Historic Inflation Reduction Act of 2022 Passes Senate, Awaits House Approval

Pillsbury Winthrop Shaw Pittman LLP

Once signed into law, the Inflation Reduction Act of 2022 will make historic investments in clean energy and significant reforms to tax policies.


  • The Senate passed the Inflation Reduction Act on August 7, 2022, after making several tax-related amendments to secure the 50 Democratic votes needed for the bill to pass.
  • The legislation includes historic investments in climate change and clean energy initiatives and makes tax changes to generate revenue.
  • The House is expected to pass the bill in the coming days, likely with no changes.

On August 7, 2022, the Senate passed the Inflation Reduction Act of 2022 by a vote of 51 to 50, with Vice President Kamala Harris casting the tie-breaking vote. The bill now heads to the House and is expected to pass that chamber in the coming days.

The legislation provides the largest investment in climate and clean energy initiatives in history and billions in new federal spending for health care priorities. It further makes targeted tax changes and funds tax enforcement to generate revenue and reduce the federal deficit. Pillsbury’s Energy, Public Policy, and Tax teams released an analysis of the major provisions of the bill and its energy specific tax policies when it was initially unveiled late last month.

Through the Senate vote process, several provisions of the original bill were modified or eliminated. Specifically, the Senate-passed legislation:

  • No longer eliminates the existing carried interest tax break on income derived from certain investments, so long as those investments are held by the investor for at least three years;
  • Includes a private equity carve out from the minimum corporate tax rate of 15% for companies making more than $1 billion per year. This provision clarifies that profits from corporations that are part of the subsidiary portfolio of a private equity firm are to be counted separately for the purpose of determining if a company makes more than $1 billion dollars per year and, therefore, would be subject to the 15% corporate tax rate.

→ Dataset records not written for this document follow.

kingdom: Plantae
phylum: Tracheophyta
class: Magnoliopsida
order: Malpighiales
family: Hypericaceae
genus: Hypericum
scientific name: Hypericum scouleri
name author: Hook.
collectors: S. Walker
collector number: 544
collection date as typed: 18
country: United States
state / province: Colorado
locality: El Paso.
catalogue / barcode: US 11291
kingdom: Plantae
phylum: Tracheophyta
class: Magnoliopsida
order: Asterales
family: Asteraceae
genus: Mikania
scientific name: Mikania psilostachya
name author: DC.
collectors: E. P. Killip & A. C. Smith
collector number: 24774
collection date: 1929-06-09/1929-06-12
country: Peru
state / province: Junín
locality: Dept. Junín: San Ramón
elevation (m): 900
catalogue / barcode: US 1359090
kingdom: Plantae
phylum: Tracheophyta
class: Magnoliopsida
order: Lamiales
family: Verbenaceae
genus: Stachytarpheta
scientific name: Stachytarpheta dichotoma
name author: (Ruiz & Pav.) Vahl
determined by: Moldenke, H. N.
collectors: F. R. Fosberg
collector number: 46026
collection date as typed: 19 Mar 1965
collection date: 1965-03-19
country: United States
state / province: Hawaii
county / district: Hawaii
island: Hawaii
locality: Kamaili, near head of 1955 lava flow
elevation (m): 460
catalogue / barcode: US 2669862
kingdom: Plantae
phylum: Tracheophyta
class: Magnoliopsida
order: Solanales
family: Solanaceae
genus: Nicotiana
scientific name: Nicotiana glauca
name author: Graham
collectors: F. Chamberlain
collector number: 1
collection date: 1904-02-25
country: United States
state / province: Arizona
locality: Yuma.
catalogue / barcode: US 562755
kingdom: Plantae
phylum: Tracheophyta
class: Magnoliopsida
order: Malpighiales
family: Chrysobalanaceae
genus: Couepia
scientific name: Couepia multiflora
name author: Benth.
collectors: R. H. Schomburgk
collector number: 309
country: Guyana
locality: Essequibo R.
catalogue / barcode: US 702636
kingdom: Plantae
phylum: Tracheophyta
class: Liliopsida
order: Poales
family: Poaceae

This will effectively prevent smaller corporations, which by themselves make under $1 billion per year, held by private equity firms from being impacted by the minimum corporate tax provisions;
  • Limits pass-through corporate entities from claiming more than $250,000 in tax deductions each year; and
  • Sets a $35 dollar per month cap on the price of insulin for Medicare recipients. A broader proposal to set a cap of $35 per month for private insurers was stripped out of the bill.

The landmark investments in climate change and clean energy were not modified during Senate negotiations. Pillsbury’s Energy team has compiled analyses of these provisions, which can be accessed here and here.

The House will come back into session on Friday, August 12, 2022, and House leaders anticipate quickly passing the bill—without amendment—with votes from the chamber’s Democratic majority.

DISCLAIMER: Because of the generality of this update, the information provided herein may not be applicable in all situations and should not be acted upon without specific legal advice based on particular situations.